In the end I want to add a few words about the types of filters. I mentioned in the text cabinet systems and column type filters. In essence, they are one and the same. There is a kind of cylinder, inside of which are located the drainage-distribution system and filtering material. Only in the cabinet systems it is all clamped in a small volume and placed in a cabinet the size of a washing machine. Of the benefits - less water and reagents for washing, of the minuses - one filter material for all parameters. Column-type filters are more flexible in customization - for example, if the cabinets immediately remove iron, manganese and hardness to zero, and you don’t do anything about it, then by sequentially putting two columns - one for iron and one for hardness - you can adjust the output water hardness so that you feel comfortable taking a shower (so that there is no feelingas if soap is not washed off), while iron and manganese in purified water will not. Remember that the size of the cylinder depends on your water consumption, and you can not put the smallest can on the water consumption of two cubic meters per hour. Just begin the sweep of dirt, and in the end you kill the filter material.

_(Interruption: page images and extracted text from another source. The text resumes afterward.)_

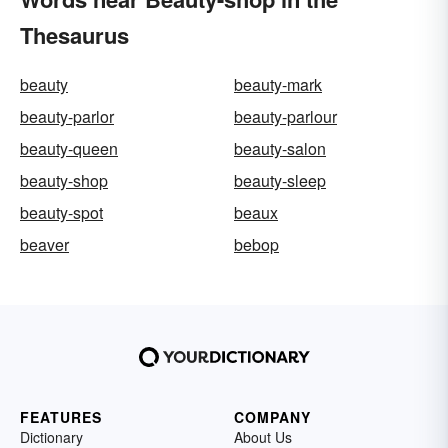
Thesaurus
beauty
beauty-mark
beauty-parlor
beauty-parlour
beauty-queen
beauty-salon
beauty-shop
beauty-sleep
beauty-spot
beaux
beaver
bebop
FEATURES
COMPANY
Dictionary
About Us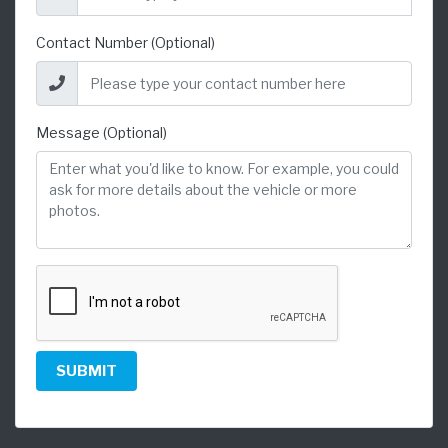
Contact Number (Optional)
Message (Optional)
SUBMIT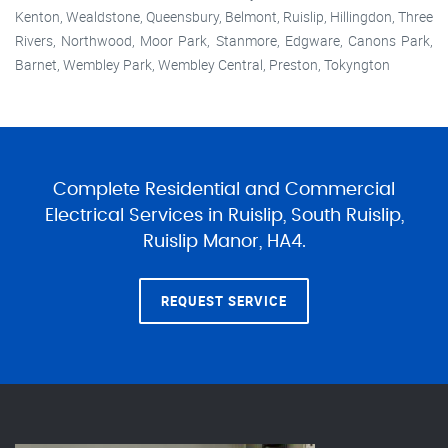
Kenton, Wealdstone, Queensbury, Belmont, Ruislip, Hillingdon, Three
Rivers, Northwood, Moor Park, Stanmore, Edgware, Canons Park,
Barnet, Wembley Park, Wembley Central, Preston, Tokyngton
Complete Residential and Commercial
Electrical Services in Ruislip, South Ruislip,
Ruislip Manor, HA4.
REQUEST SERVICE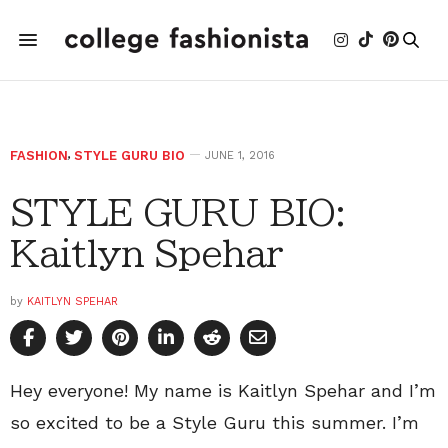
FASHION
,
STYLE GURU BIO
JUNE 1, 2016
STYLE GURU BIO:
Kaitlyn Spehar
by
KAITLYN SPEHAR
Hey everyone! My name is Kaitlyn Spehar and I’m
so excited to be a Style Guru this summer. I’m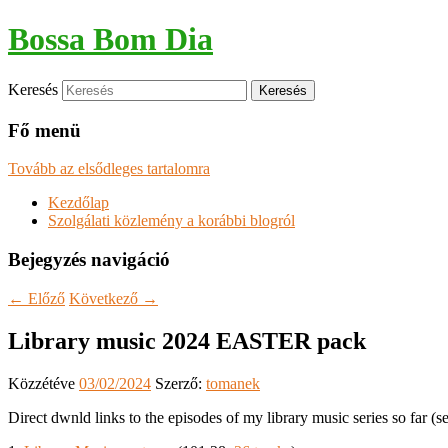
Bossa Bom Dia
Keresés
Fő menü
Tovább az elsődleges tartalomra
Kezdőlap
Szolgálati közlemény a korábbi blogról
Bejegyzés navigáció
←
Előző
Következő
→
Library music 2024 EASTER pack
Közzétéve
03/02/2024
Szerző:
tomanek
Direct dwnld links to the episodes of my library music series so far (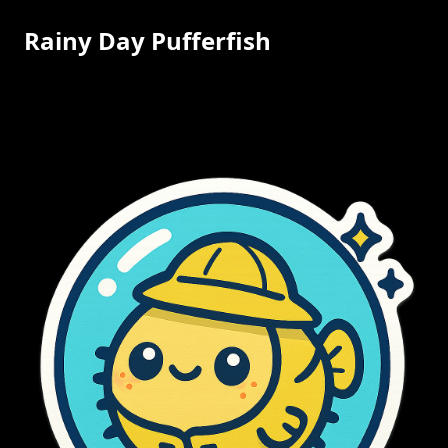
Rainy Day Pufferfish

Filtering materials, by the way, usually serve 5-7 years, after which they must be replaced. But before I recommend to analyze the water at the outlet, because I personally felt the filter, which has been working properly for 11 years on a single load.Filtering materials, by the way, usually serve 5-7 years, after which they must be replaced. But before I recommend to analyze the water at the outlet, because I personally felt the filter, which has been working properly for 11 years on a single load.Filtering materials, by the way, usually serve 5-7 years, after which they must be replaced. But before I recommend to analyze the water at the outlet, because I personally felt the filter, which has been working properly for 11 years on a single load.



The material turned out great, you can read at night to fall asleep faster and sleep better. I tried to embrace the immensity, told the very essence and now I will add, perhaps, about bacteriological cleaning. There is only one method to kill animals in water - to oxidize it. To do this, in the simplest case, chlorine in the form of hypochlorite will be dosed into the water or an ultraviolet lamp will be placed at the outlet. Ultraviolet ionizes oxygen dissolved in water, and active oxygen will kill bacteria. The best option - ozonator. A UV lamp or ozonizer is placed at the exit after all cleaning, just before the water is supplied to the consumer, and chlorine is the other way round, at the beginning. Because chlorine is a slower oxidizing agent and it needs to be given time, and then to neutralize excess chlorine on a carbon filter.



There are many more nuances and pitfalls in the water treatment. But ... "This is indescribable!" Said Pug, looking at the baobab.